SOURCE DOCUMENT Start Marker

On August 2, 1964, the destroyer USS Maddox was in the Gulf of Tonkin, on an intelligence mission along North Vietnam's coast. The US said that three North Vietnamese torpedo boats attacked the destroyer. The Maddox fired back and damaged the three torpedo boats. The US later claimed that two days later, the torpedo boats again attacked the Maddox and the destroyer USS Turner Joy. In the second attack, the US ships did not actually see the torpedo boats, but it was said that they had been found by using the ship's radar.

After the alleged second attack, the US launched air strikes against North Vietnam. The Congress passed the Gulf of Tonkin Joint Resolution (H.J. RES 1145) on 7 August 1964 and so gave the president the power to run large-scale military operations in Southeast Asia without declaring war. There was little to no proof of the attacks, and it was believed by some that they had been an excuse for expanded US involvement in Indochina.

SOURCE DOCUMENT End Marker
AVAILABLE DATA Start Marker

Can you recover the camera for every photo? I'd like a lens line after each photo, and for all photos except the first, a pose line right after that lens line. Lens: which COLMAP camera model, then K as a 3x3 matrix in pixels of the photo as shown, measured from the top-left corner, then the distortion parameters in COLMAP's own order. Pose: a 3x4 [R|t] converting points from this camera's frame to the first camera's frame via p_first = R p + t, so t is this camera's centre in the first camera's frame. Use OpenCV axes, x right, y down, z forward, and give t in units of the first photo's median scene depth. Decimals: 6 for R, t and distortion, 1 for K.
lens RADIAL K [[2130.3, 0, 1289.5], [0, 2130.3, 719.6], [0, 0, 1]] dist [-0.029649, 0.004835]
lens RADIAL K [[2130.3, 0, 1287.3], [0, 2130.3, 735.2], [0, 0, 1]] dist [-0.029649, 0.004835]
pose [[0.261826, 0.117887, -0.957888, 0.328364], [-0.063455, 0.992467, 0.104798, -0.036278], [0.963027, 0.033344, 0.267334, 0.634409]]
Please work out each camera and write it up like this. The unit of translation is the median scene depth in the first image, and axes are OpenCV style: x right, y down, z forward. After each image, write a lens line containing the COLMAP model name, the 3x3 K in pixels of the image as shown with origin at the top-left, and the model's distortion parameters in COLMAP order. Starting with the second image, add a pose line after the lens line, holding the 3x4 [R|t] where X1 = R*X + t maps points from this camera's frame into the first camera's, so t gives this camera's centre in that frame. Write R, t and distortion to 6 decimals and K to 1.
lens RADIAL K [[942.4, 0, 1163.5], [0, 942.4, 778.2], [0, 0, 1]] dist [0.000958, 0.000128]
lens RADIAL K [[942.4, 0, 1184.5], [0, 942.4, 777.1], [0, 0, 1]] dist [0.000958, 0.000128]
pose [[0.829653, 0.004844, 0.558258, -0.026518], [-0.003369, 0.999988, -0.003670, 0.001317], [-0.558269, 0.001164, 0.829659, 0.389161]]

AVAILABLE DATA End Marker

#### TASKS AND EXERCISES
a - Reproduce the part of the Gulf of Tonkin passage between "On August 2, 1964, the" and "the ship's radar.", inclusive.
b - Using the Gulf of Tonkin passage, answer these questions:
(i) Which destroyer, besides the Maddox, was reported to have been attacked two days after the first incident?
(ii) On what date did Congress pass the Gulf of Tonkin Joint Resolution?
(iii) By what means were the torpedo boats said to have been found during the second attack?
Rely solely on the Gulf of Tonkin passage when responding.

#### SOLUTIONS TO THE TASKS
a -
On August 2, 1964, the destroyer USS Maddox was in the Gulf of Tonkin, on an intelligence mission along North Vietnam's coast. The US said that three North Vietnamese torpedo boats attacked the destroyer. The Maddox fired back and damaged the three torpedo boats. The US later claimed that two days later, the torpedo boats again attacked the Maddox and the destroyer USS Turner Joy. In the second attack, the US ships did not actually see the torpedo boats, but it was said that they had been found by using the ship's radar.

b -
(i) The USS Turner Joy.
(ii) 7 August 1964.
(iii) By using the ship's radar.